Shot in 2012, set for release two years ago and only now limping on to the big screen, this tiresome adaptation of British fantasy writer Joseph Delaney’s novel ‘The Spook’s Apprentice’ is just the latest in a long line of CG-swamped blockbusters aimed squarely at the ‘Rings’/‘Thrones’/ ‘Potter’ crowd. Probably not the worst of its kind – last year’s ‘Dracula Untold’ still holds that dubious honour – ‘Seventh Son’ offers the traditional mishmash of dragons, witches, swords, shapeshifters, magic stones, silly names, hunky heroes and Oscar-winning actors overacting in boiled leather.
In the latter category we find Jeff Bridges – sporting the facial hair of Colonel Sanders and the facial mannerisms of Albert Steptoe – as Master Gregory, a witchfinder, alcoholic and all-round misery guts. He’s on the trail of Mother Malkin (Julianne Moore, looking like a refugee from a Meatloaf video), a powerful sorceress bent on destruction. But he needs an assistant on the road: enter chiselled farmhand Thomas Ward (Ben Barnes), the seventh son of a seventh son, and Gregory’s new whipping boy.

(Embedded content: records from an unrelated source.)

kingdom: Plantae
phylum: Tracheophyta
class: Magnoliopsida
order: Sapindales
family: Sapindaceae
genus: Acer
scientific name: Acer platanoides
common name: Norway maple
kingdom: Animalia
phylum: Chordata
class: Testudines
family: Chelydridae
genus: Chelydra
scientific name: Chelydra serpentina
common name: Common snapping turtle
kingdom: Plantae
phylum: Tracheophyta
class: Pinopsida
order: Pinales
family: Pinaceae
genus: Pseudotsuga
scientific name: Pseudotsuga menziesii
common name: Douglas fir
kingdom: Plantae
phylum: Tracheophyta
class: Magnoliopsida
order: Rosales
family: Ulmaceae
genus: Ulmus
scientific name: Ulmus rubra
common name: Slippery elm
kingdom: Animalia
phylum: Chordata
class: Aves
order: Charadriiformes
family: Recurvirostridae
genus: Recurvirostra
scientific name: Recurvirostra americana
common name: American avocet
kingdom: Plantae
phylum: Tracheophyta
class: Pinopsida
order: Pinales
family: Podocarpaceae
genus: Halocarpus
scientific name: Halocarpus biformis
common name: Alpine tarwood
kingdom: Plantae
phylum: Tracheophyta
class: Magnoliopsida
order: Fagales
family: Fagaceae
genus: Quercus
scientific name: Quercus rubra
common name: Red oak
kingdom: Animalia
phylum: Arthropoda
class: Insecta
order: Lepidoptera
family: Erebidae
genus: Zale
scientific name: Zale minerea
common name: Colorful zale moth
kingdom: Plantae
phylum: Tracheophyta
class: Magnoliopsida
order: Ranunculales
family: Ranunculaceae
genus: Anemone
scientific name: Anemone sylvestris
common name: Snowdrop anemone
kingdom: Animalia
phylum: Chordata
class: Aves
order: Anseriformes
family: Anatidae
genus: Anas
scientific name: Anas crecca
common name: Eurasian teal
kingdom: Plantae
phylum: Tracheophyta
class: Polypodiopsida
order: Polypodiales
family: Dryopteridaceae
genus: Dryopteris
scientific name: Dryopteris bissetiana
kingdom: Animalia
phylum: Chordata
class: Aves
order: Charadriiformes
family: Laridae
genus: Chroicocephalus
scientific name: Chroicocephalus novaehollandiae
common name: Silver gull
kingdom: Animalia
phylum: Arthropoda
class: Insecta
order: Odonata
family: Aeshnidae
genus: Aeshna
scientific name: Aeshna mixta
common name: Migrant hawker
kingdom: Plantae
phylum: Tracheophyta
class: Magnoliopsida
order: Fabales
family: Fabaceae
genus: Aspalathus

‘Seventh Son’ isn’t just predictably plotted, messily edited and unrelentingly dull, it’s also steeped in casual racism – the only black characters here are sneeringly villainous. As for misogyny, it’s crammed with evil women who spend their time killing the innocent and admiring each others’ shoes (seriously). Hardcore fantasy fetishists might enjoy the epic landscapes and old-school questing, while Bridges completists will doubtless get a kick out of his worst and weirdest screen performance to date. Everyone else is advised to steer well clear.